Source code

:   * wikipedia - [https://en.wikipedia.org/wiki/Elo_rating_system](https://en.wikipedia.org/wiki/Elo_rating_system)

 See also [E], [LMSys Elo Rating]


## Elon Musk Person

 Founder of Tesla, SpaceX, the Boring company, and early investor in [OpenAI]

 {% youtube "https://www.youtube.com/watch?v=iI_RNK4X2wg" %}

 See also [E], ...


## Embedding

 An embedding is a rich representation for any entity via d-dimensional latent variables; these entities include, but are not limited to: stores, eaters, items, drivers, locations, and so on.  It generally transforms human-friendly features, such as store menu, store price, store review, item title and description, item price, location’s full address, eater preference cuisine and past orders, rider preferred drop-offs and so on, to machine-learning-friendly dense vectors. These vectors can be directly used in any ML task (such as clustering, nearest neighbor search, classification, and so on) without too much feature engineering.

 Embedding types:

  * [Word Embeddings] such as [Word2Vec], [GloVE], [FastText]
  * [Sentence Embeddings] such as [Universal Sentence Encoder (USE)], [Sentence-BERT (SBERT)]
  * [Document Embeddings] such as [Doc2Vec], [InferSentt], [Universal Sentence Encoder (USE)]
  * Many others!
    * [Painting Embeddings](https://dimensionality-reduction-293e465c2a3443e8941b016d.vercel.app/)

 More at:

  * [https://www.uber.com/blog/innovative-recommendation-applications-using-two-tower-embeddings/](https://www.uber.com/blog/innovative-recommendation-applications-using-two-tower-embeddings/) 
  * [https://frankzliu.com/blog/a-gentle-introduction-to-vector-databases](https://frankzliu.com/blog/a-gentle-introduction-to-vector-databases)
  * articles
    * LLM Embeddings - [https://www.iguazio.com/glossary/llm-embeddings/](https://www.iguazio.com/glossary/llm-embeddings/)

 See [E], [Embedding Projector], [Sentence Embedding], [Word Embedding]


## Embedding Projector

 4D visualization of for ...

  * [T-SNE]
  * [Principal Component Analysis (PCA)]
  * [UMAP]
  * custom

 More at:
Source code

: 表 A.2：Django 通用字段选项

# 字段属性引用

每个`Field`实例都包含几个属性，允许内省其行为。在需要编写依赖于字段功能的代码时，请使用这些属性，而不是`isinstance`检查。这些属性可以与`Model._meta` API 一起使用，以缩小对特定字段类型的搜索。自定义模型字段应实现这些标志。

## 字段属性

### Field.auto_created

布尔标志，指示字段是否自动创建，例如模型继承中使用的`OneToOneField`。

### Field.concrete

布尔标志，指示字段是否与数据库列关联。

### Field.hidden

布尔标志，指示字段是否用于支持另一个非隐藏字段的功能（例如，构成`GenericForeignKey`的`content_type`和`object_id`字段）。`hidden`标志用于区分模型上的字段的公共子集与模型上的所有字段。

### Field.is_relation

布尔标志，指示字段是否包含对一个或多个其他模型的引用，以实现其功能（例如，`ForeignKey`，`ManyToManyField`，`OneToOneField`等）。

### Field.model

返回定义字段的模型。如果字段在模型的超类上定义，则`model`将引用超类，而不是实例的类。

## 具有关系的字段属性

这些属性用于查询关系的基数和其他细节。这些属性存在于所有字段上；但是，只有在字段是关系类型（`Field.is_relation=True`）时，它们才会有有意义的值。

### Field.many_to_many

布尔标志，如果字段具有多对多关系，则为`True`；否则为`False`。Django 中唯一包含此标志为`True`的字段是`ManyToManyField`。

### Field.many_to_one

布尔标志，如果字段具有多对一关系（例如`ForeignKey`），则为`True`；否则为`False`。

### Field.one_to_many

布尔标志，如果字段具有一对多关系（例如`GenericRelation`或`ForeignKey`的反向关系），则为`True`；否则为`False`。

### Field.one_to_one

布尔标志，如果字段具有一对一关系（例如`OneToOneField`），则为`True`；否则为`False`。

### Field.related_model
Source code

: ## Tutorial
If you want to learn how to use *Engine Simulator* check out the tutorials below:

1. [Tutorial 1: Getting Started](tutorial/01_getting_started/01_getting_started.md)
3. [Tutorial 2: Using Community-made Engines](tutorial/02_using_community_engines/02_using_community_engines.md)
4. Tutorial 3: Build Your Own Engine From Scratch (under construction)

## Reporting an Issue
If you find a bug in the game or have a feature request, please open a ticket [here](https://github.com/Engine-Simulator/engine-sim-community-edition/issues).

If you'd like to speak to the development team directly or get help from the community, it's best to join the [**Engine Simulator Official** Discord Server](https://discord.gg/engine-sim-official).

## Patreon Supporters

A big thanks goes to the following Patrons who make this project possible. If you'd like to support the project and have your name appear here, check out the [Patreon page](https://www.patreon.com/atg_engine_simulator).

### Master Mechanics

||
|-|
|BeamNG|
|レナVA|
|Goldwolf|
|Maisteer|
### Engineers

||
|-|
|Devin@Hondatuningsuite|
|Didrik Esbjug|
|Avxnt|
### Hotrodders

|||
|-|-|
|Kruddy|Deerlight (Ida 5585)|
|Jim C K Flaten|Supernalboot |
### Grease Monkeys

THE PROBLEM >> Only lines holding "hidden" are wanted; copy all of them from the listing.

RESULT BELOW >>
### Field.hidden
布尔标志，指示字段是否用于支持另一个非隐藏字段的功能（例如，构成`GenericForeignKey`的`content_type`和`object_id`字段）。`hidden`标志用于区分模型上的字段的公共子集与模型上的所有字段。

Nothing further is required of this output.